Passage for review:
Content starts

The Hora Dance: Everything You Need to Know About This Jewish Tradition

After the "Mazel Tov", there's the "Hava Nagila".
kim forrest the knot
Kim Forrest
kim forrest the knot
Kim Forrest
Senior Editor
  • Kim writes and edits articles for The Knot Worldwide, specializing in etiquette and planning advice
  • Kim manages freelance writers for The Knot Worldwide
  • Prior to The Knot Worldwide, Kim was Associate Bridal Editor at Washingtonian magazine and Associate Fashion Editor at Conde Nast’s Brides Local magazines
Updated Jan 19, 2023

One of the hallmarks of a Jewish wedding reception is the hora (also known as the horah). After the solemnity of the wedding ceremony, this lively tradition brings loved ones together on the dance floor for a rollicking good time. Amidst all the fun, the hora dance has a deeper meaning that you might not be aware of. We spoke to Rabbi Elyssa Cherney, a wedding officiant and founder of TacklingTorah in Philadelphia for her expert take on the history, significance and details behind this traditional Jewish wedding dance.

What Exactly Is the Hora Dance?

The hora is a dance of Romanian and Israeli origins that is traditionally performed at Jewish wedding receptions. It begins with guests holding hands and dancing in circles around the newlyweds. Eventually, the couple, and often their immediate family members, are hoisted up into the air while seated on chairs, as guests continue the circle dance around them. There are other popular elements to the hora, including pairs of guests linking arms and spinning in a circle, and smaller groups of men dancing in circles or lines with their arms around each other's shoulders. It's a lively and fun tradition that guests of all ages, religions and cultures can enjoy as a community to celebrate the newlywed couple. Horas are also performed at other special occasions, such as bar and bat mitzvahs.

You may also see terms similar to hora referring to other European folk dances, like the Bulgarian horo or the Turkish horon. These are different dances, but similar concepts.

What Is the History of the Hora Dance?

Content ends

Records shown:
Content starts

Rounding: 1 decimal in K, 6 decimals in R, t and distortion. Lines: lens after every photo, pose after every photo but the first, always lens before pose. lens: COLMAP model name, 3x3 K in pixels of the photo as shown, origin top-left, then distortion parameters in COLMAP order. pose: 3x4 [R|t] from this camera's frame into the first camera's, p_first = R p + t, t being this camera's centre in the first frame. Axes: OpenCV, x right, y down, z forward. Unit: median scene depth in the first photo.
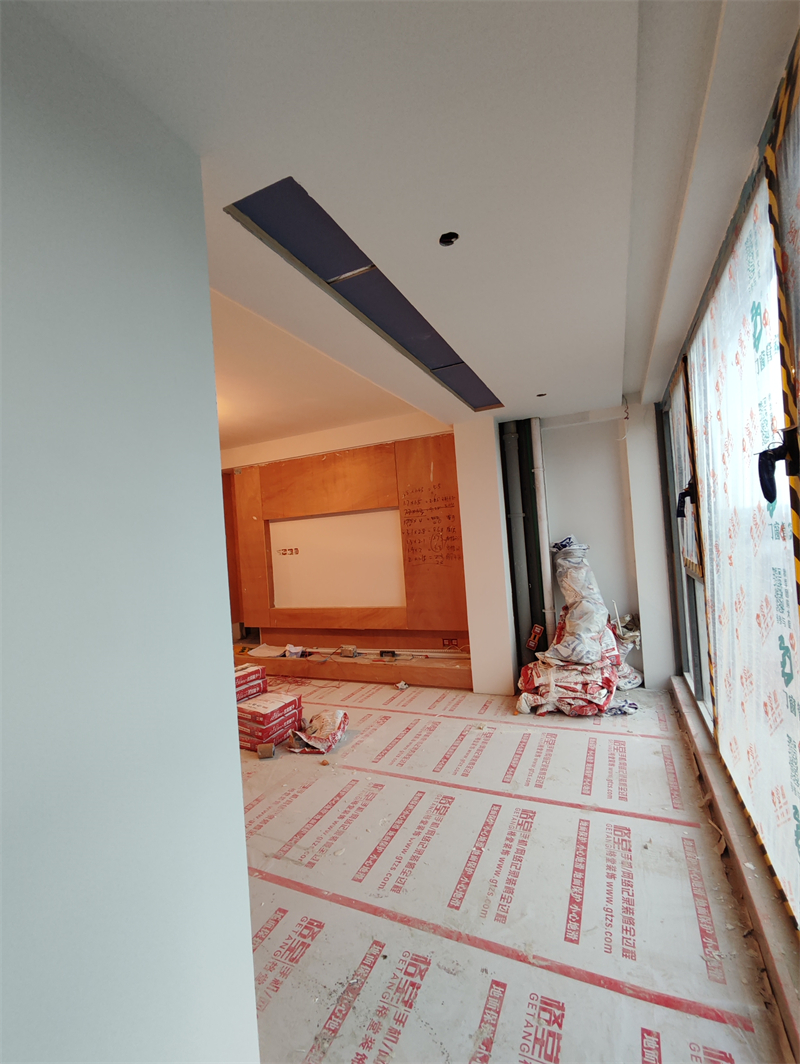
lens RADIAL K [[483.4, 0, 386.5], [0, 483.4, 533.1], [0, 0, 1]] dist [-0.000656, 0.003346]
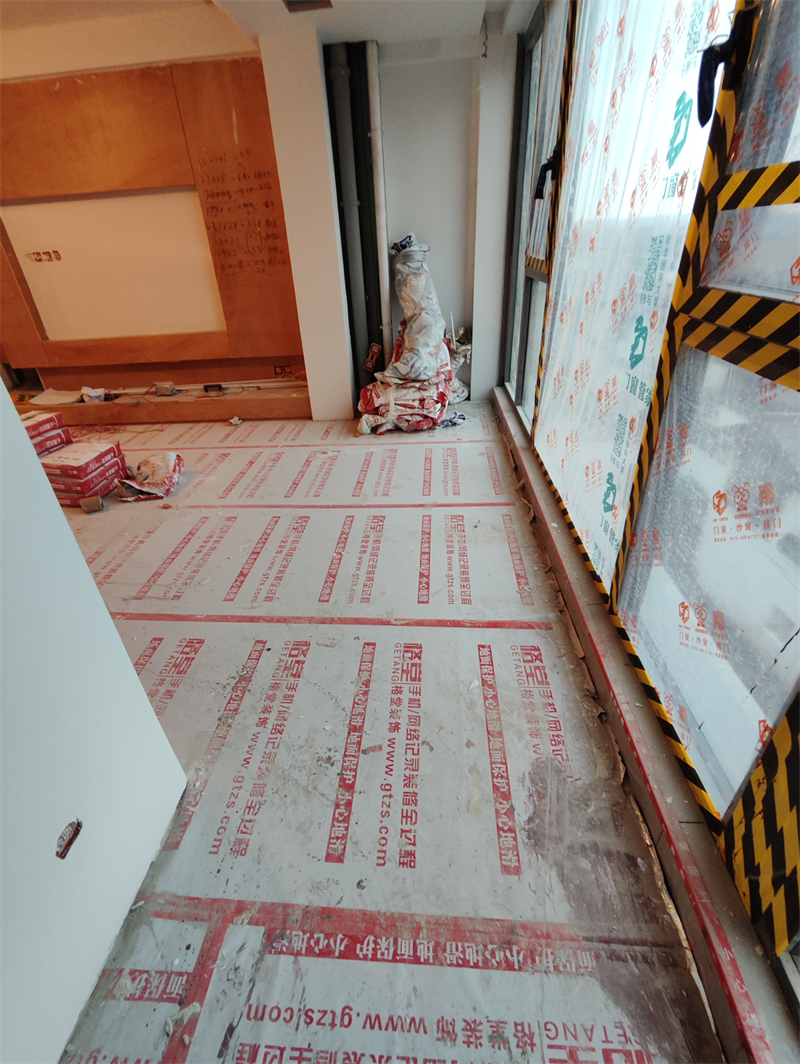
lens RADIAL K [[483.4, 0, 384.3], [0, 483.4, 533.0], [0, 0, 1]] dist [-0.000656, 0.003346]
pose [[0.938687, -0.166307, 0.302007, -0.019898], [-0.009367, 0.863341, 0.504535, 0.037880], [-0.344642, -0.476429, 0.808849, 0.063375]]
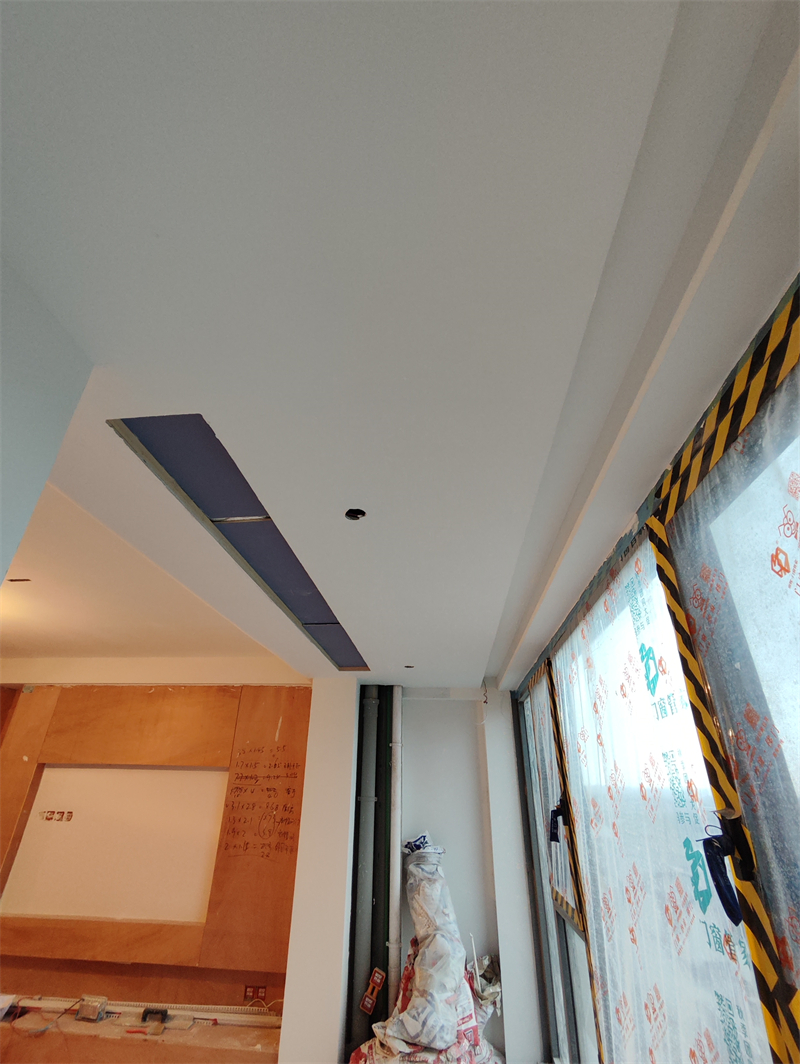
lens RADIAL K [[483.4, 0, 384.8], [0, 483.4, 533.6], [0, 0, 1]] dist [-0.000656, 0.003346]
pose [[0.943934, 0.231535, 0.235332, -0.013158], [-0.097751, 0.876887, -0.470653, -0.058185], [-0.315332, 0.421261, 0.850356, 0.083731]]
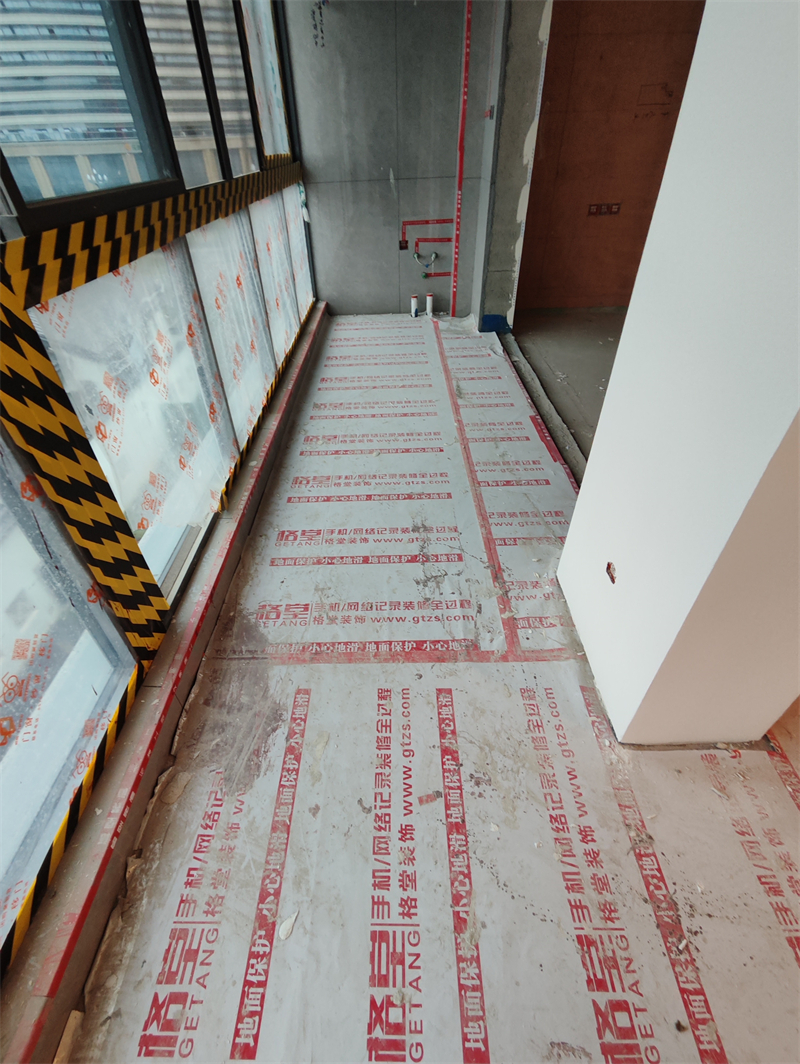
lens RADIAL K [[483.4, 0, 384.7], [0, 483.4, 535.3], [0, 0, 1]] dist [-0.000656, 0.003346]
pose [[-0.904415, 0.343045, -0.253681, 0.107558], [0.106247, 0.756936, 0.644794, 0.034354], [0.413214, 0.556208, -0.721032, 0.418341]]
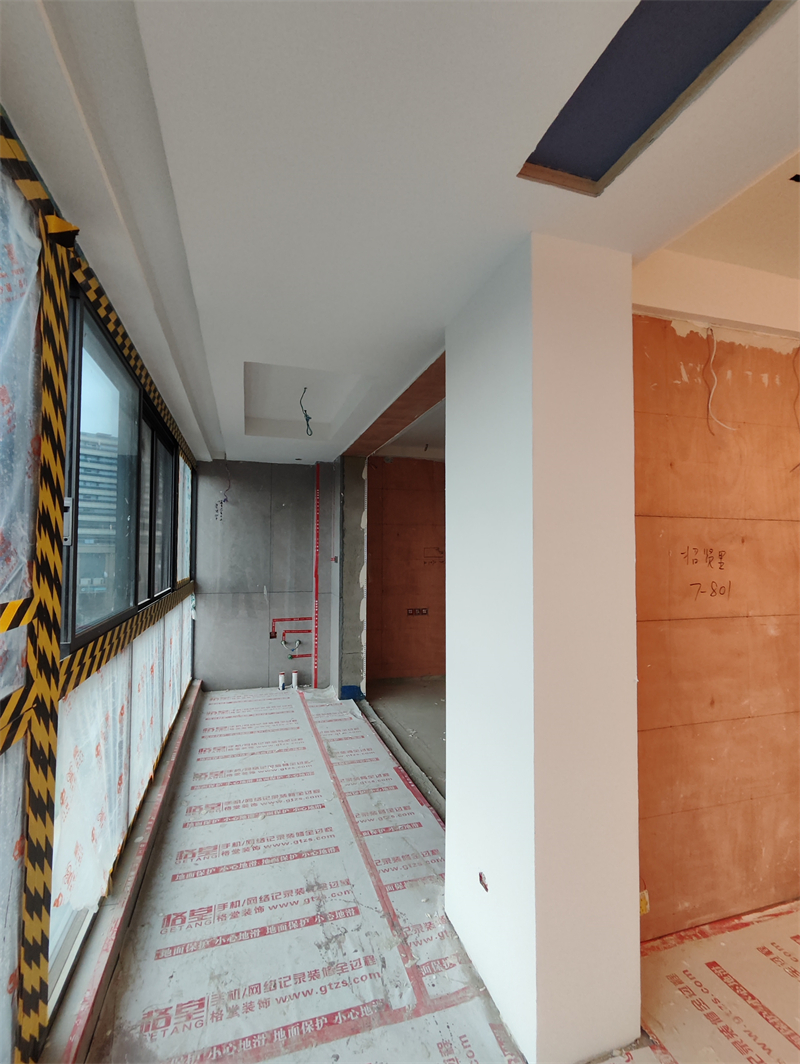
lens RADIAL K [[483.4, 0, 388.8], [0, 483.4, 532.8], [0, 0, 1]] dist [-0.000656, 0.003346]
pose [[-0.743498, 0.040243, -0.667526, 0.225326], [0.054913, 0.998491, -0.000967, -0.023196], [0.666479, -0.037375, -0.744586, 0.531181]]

Content ends

Task to carry out:
In the text on the hora dance, switch "rollicking good time" to "joyful celebration" and give the part from "One of the hallmarks" up to and including "Jewish wedding dance." again.

Output for this task:
One of the hallmarks of a Jewish wedding reception is the hora (also known as the horah). After the solemnity of the wedding ceremony, this lively tradition brings loved ones together on the dance floor for a joyful celebration. Amidst all the fun, the hora dance has a deeper meaning that you might not be aware of. We spoke to Rabbi Elyssa Cherney, a wedding officiant and founder of TacklingTorah in Philadelphia for her expert take on the history, significance and details behind this traditional Jewish wedding dance.